Getting that first job after college or high school is a very exciting, yet stressful event. You’re probably overwhelmed with many new challenges, opportunities, commitments, and have a lot of questions. One of the biggest changes may be in regards to money.
This new job may provide a significant increase in cash flow. While it may seem like you’ll now have a lot of money, this is a critical time to begin managing your money wisely. This includes creating a budget to help you pay off debt, student loans, develop savings, and begin investing for retirement.
Create a Budget
If you’ve been in school prior to this new job, your finances were probably relatively simple. You had some basic bills and utilities to pay, and your education may have been funded by outside sources or student loans. Now that you are ready to begin life in the workforce, your cash flow needs will change significantly.
Once you have an idea of how much your paychecks will be, it is time to sit down and determine what your expenses are. How much is rent? Will you be moving to a nicer place? Buying a car? How long before you have to begin paying back the student loans? These items will play an important role in determining where your money has to go.
Creating a budget doesn’t have to be difficult and it can be done in a few easy steps. It is important that you establish this spending plan as soon as possible so that you don’t find yourself in financial trouble later on.
Tackle Your Debt
With this new source of income, it is a perfect time to get serious about repaying your debt. If you have credit cards, you may have become used to only paying the minimum payment each month. Break the minimum payment habit as soon as possible! Minimum payments can drag your repayment out to ten years or more, costing hundreds or thousands in interest. Make it a priority to accelerate the high-interest credit card debt.
If you have student loans, you generally have three to six months before payments begin. Don’t use this grace period to rest on your laurels, but begin to plan for the payments before they start. Find out how much the payment will be and factor it into your budget now. If your lender offers automatic electronic payment, consider setting up monthly or bi-weekly payments to come right out of your bank account.
Develop a Savings Plan
Now that you’re on your own and have a steady stream of income, you should begin saving a little bit of money each paycheck for an emergency fund.

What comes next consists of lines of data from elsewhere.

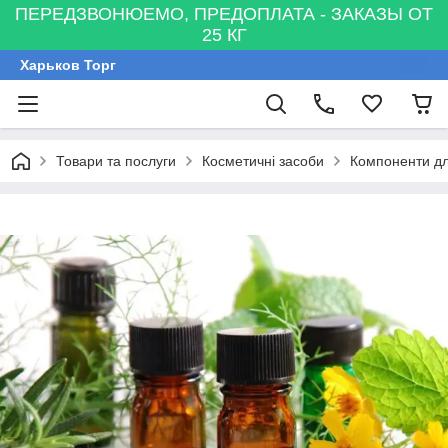
ПЕРЕДЗВОНЮЕМО, ПРЕДОПЛАТА - ЗАКАЗЫ ОТ
25 КГ
Харьков Торг
Товари та послуги
Косметичні засоби
Компоненти дл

Having an emergency savings fund will help you out in a jam so that you don’t have to rely on high-interest credit cards or face a financial crisis.
The best way to begin saving is to create an automatic savings plan. If you have a set amount of money being set aside from each paycheck automatically, it is impossible to forget. In addition, once the money is saved automatically, after a few paychecks, you won’t even miss the money.
Begin Saving for Retirement
If you’re like most young people starting out in your first job, the thought of retirement seems like an eternity. While it may be true that you have 40 or more years until retirement, don’t wait to begin saving. Even a very small amount can begin to add up thanks to the effect of compounding interest.
Check with your employer to see if they offer a retirement plan such as a 401k plan. Many companies even offer a matching program where you can essentially get free money just by saving. If your employer doesn’t sponsor a plan, the best thing to do would be to consider opening an IRA.